Tech stocks stumble as Big Tech giants prepare to report earnings
As the U.S. stock market continues to navigate through a volatile period, tech stocks, particularly Big Tech giants, are facing scrutiny as they prepare to report their earnings this week.
Helping to offset some losses in the market was ON Semiconductor, which saw a 12.1% jump after reporting stronger profits for the spring than analysts had expected. McDonald’s also rose 3.9% after initially flipping a loss, reporting profits and revenue for the latest quarter that fell slightly short of forecasts.
However, the focus remains on the upcoming earnings reports from major players such as Microsoft, Apple, Amazon, and Meta Platforms. These companies, known for their significant market value, are closely watched by investors and analysts alike.
The recent slowdown in the momentum of Big Tech stocks has been attributed to concerns over their high valuations and the emergence of more attractive alternatives in the market. Profit reports from Tesla and Alphabet last week, which failed to impress investors, have added to these concerns.
While Big Tech stocks have been struggling, other areas of the market, particularly smaller stocks, have been performing well. Expectations of the Federal Reserve cutting interest rates soon have boosted smaller stocks, with the Russell 2000 index up by 9.3% for the month so far.
The upcoming policy meeting of the Federal Reserve on interest rates this week is eagerly awaited, with many expecting a move to ease rates in September. The yield on the 10-year Treasury has slipped slightly, indicating a cautious approach by investors.

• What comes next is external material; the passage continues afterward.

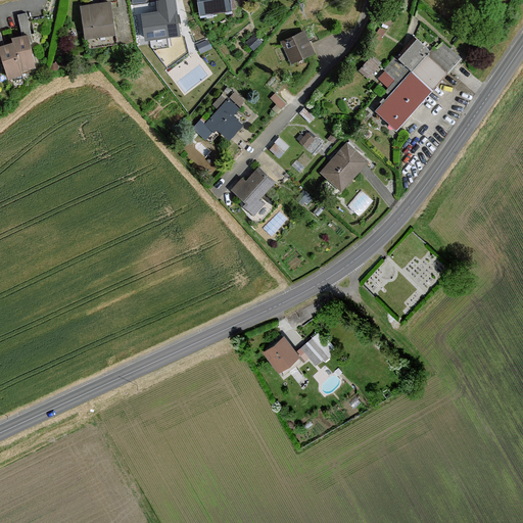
[(145,40),(179,36),(175,0),(173,0),(156,2),(158,13),(142,15),(145,40)]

Internationally, stock markets in Japan, Hong Kong, and Shanghai have shown mixed performances, with central banks in these regions also set to announce decisions on interest rates. In London, the FTSE 100 edged up ahead of a meeting for the Bank of England, where some investors anticipate a cut in interest rates.
As the market awaits the earnings reports from Big Tech giants and the decisions on interest rates from central banks, investors are bracing for further volatility and potential shifts in market dynamics.